═══ TASK DATA ═══

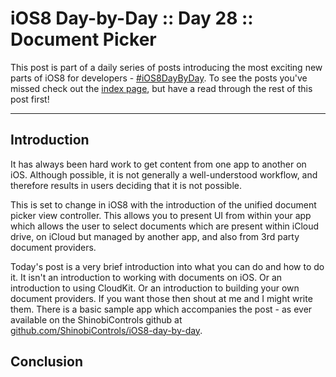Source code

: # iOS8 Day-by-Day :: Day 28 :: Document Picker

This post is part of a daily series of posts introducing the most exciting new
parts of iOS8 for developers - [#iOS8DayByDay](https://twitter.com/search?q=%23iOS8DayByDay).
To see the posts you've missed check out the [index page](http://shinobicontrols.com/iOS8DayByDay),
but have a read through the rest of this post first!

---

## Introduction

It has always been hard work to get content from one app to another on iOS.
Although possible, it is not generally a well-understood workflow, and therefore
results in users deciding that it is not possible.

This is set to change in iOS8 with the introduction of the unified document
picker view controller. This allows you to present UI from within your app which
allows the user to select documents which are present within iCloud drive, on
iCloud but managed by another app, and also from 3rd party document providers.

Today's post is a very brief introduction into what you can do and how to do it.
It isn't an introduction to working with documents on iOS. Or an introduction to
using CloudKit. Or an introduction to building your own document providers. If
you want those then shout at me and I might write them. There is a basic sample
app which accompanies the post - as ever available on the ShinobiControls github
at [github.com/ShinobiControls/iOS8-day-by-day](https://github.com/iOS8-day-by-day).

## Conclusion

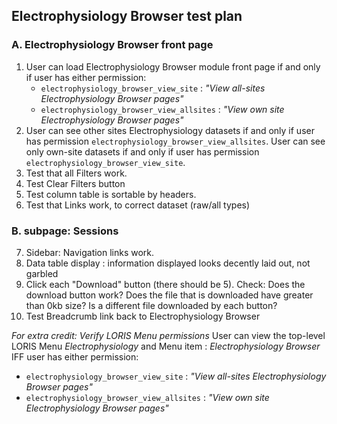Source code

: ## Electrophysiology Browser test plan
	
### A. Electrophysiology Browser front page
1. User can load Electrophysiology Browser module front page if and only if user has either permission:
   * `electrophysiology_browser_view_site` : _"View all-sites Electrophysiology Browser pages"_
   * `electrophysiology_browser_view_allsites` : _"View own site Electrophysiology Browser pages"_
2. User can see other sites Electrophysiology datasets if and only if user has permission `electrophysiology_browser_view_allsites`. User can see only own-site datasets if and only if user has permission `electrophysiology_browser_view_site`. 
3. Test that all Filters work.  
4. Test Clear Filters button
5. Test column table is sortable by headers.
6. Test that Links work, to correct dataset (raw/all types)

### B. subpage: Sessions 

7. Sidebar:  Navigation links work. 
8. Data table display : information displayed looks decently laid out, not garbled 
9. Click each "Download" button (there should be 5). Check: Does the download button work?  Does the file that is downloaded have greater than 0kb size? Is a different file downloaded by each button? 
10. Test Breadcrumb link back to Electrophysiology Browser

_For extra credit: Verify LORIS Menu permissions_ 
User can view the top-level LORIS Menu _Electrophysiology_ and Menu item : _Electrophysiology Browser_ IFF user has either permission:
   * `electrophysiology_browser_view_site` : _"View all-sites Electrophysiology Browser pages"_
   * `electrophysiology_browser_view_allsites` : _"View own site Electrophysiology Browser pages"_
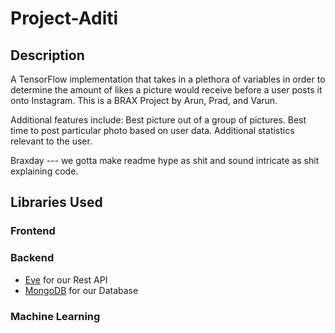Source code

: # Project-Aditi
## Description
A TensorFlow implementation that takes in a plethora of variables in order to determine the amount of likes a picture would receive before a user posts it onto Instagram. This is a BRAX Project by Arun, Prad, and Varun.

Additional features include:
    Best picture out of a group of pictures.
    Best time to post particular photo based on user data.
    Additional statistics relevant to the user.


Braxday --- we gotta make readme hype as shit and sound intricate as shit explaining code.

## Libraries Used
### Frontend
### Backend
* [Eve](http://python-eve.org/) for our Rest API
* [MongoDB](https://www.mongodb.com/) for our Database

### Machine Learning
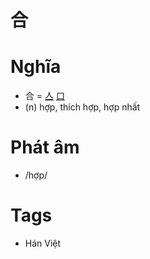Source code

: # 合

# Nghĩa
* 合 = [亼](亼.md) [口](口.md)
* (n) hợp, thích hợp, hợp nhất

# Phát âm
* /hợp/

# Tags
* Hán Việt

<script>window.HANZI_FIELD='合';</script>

═══

_BRIEF_
Nothing but the lines from the one with "8. Data table" up to and including the one with "our Rest API" should be printed, exactly as they read above. Please keep the pictures out.

_ANSWER TO THIS EXERCISE_
8. Data table display : information displayed looks decently laid out, not garbled 
9. Click each "Download" button (there should be 5). Check: Does the download button work?  Does the file that is downloaded have greater than 0kb size? Is a different file downloaded by each button? 
10. Test Breadcrumb link back to Electrophysiology Browser

_For extra credit: Verify LORIS Menu permissions_ 
User can view the top-level LORIS Menu _Electrophysiology_ and Menu item : _Electrophysiology Browser_ IFF user has either permission:
   * `electrophysiology_browser_view_site` : _"View all-sites Electrophysiology Browser pages"_
   * `electrophysiology_browser_view_allsites` : _"View own site Electrophysiology Browser pages"_
Source code

: # Project-Aditi
## Description
A TensorFlow implementation that takes in a plethora of variables in order to determine the amount of likes a picture would receive before a user posts it onto Instagram. This is a BRAX Project by Arun, Prad, and Varun.

Additional features include:
    Best picture out of a group of pictures.
    Best time to post particular photo based on user data.
    Additional statistics relevant to the user.


Braxday --- we gotta make readme hype as shit and sound intricate as shit explaining code.

## Libraries Used
### Frontend
### Backend
* [Eve](http://python-eve.org/) for our Rest API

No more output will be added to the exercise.